Christ therefore became the sin-bearer, based on the fact of God’s provision and what the Scripture says (Romans 3:25). “And He is the propitiation for our sins; and not for ours only, but also for the sins of the whole world” (1 John 2:2; Acts 4:12). And by Christ’s finished work of grace, solution was provided to the problem of sin to ensure man’s reconciliation with God (Isaiah 44:22; Romans 5:9). Although Christ’s atonement on the cross guarantees universal provision of salvation or all mankind, this
could only be appropriated on a personal basis through faith in Christ Jesus. The sinner who seeks salvation must take the necessary step of faith in the blood of Jesus.
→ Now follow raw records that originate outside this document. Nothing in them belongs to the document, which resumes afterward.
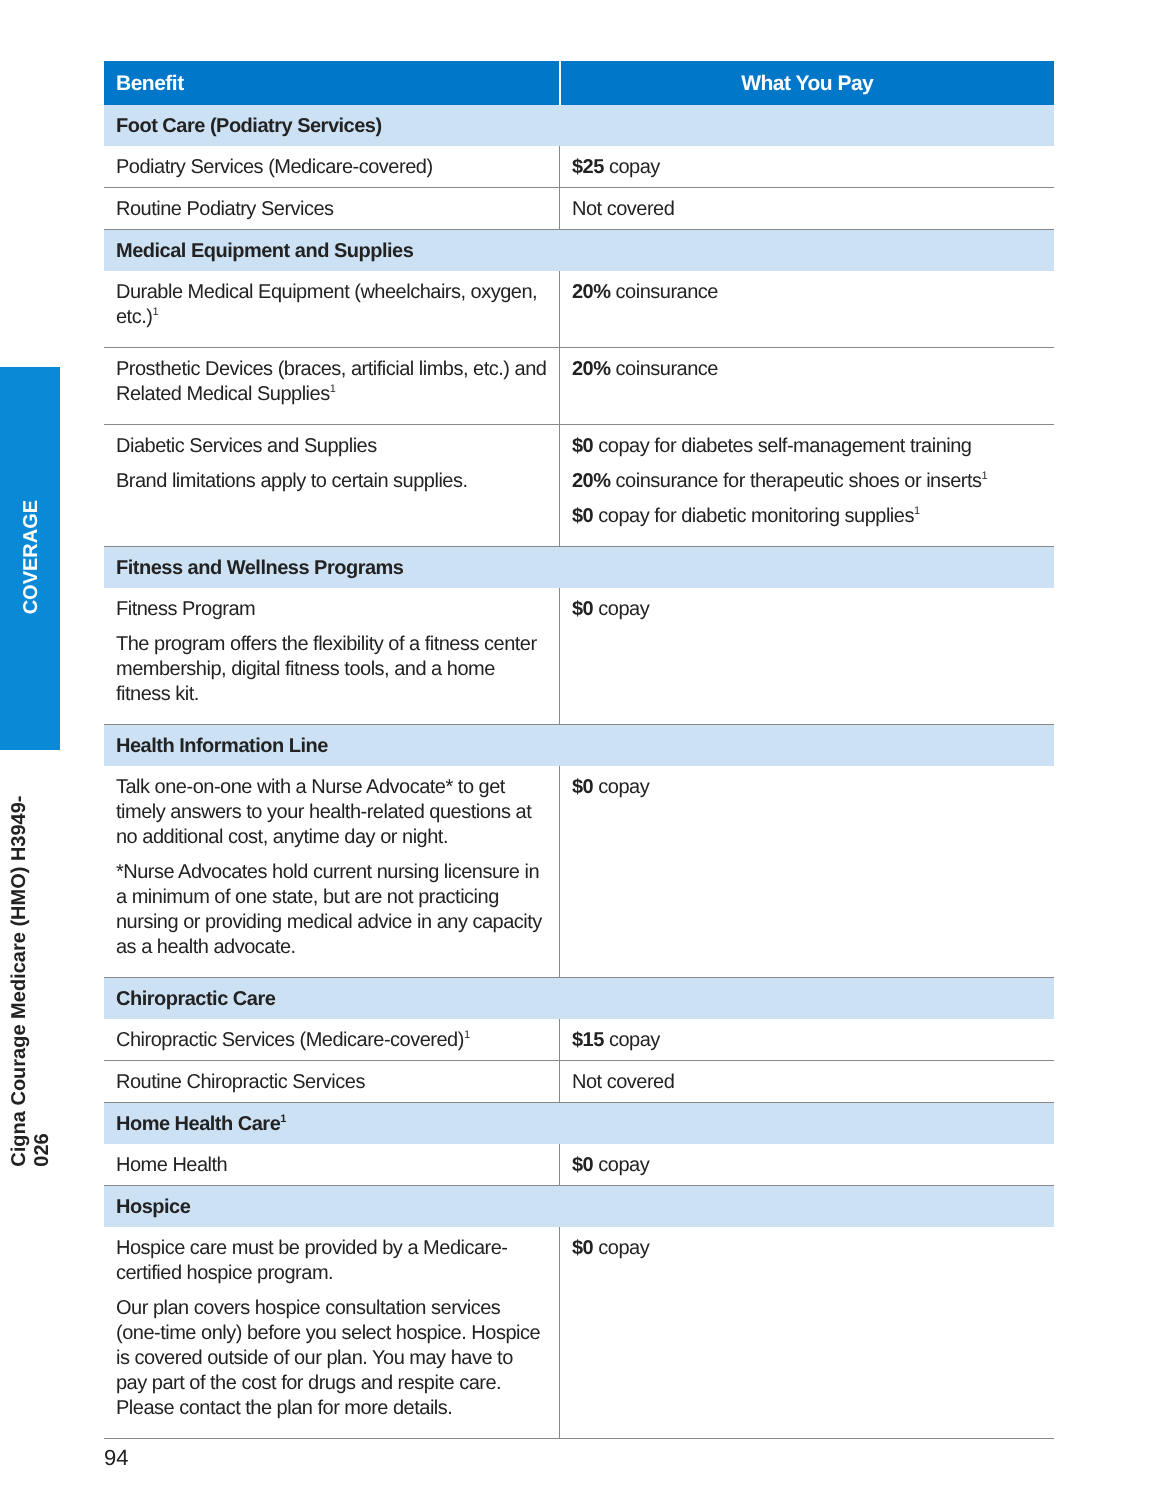COVERAGE
Cigna Courage Medicare (HMO) H3949-026
| Benefit | What You Pay |
| --- | --- |
| Foot Care (Podiatry Services) | |
| Podiatry Services (Medicare-covered) | $25 copay |
| Routine Podiatry Services | Not covered |
| Medical Equipment and Supplies | |
| Durable Medical Equipment (wheelchairs, oxygen, etc.)<sup>1</sup> | 20% coinsurance |
| Prosthetic Devices (braces, artificial limbs, etc.) and Related Medical Supplies<sup>1</sup> | 20% coinsurance |
| Diabetic Services and Supplies Brand limitations apply to certain supplies. | $0 copay for diabetes self-management training 20% coinsurance for therapeutic shoes or inserts<sup>1</sup> $0 copay for diabetic monitoring supplies<sup>1</sup> |
| Fitness and Wellness Programs | |
| Fitness Program The program offers the flexibility of a fitness center membership, digital fitness tools, and a home fitness kit. | $0 copay |
| Health Information Line | |
| Talk one-on-one with a Nurse Advocate* to get timely answers to your health-related questions at no additional cost, anytime day or night. *Nurse Advocates hold current nursing licensure in a minimum of one state, but are not practicing nursing or providing medical advice in any capacity as a health advocate. | $0 copay |
| Chiropractic Care | |
| Chiropractic Services (Medicare-covered)<sup>1</sup> | $15 copay |
| Routine Chiropractic Services | Not covered |
| Home Health Care<sup>1</sup> | |
| Home Health | $0 copay |
| Hospice | |
| Hospice care must be provided by a Medicare-certified hospice program. Our plan covers hospice consultation services (one-time only) before you select hospice. Hospice is covered outside of our plan. You may have to pay part of the cost for drugs and respite care. Please contact the plan for more details. | $0 copay |
94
Paul gives proof of this in his Epistle to the Romans 5:1 – “Therefore being justified by faith, we have peace with God through our Lord Jesus Christ”. “For unto us was the gospel preached, as well as unto them: but the word preached did not profit them, not being mixed with faith in them that heard it” (Hebrews 4:2; 11:6). Having been saved through faith in our Lord Jesus, the redeemed has evidence in his new life to show for his justification (2 Corinthians 5:17). In keeping with this expectation, apostle Paul exhorts the Ephesian converts: “Be ye therefore followers of God as dear children. And work in love as Christ also hath loved us, and hath given himself for us an offering and a sacrifice to God for a sweet smelling savour” (Ephesians 5:1,2).
Before he was justified, the sinner had works of the flesh as catalogued in Galatians 5:19-21, but as a new creature, the fruit of the Spirit become manifest (Galatians 5:22,23). Therefore, in lifestyle, speech, conduct, and disposition, the redeemed is more like Christ, having been quickened by the Spirit of God. The misleading concept of justification by works, as an article of man’s religion, is opposed to justification by faith because it denies the grace of God and dishonours the blood of Christ. The reference in James 2:14-26 may be interpreted amiss by a cursory reader of the scriptures, where it asks: “But wilt thou know O vain man, that faith without works is dead?” The underlying point being stressed by James is that works as referred to in this context are complementary to justification by faith. So then, though in one sense a man is justified by faith without works, in another sense we see “how by works a man is justified, and not by faith only”. Justification by faith before God; justification by works before men. Properly understood, none really is mutually exclusive.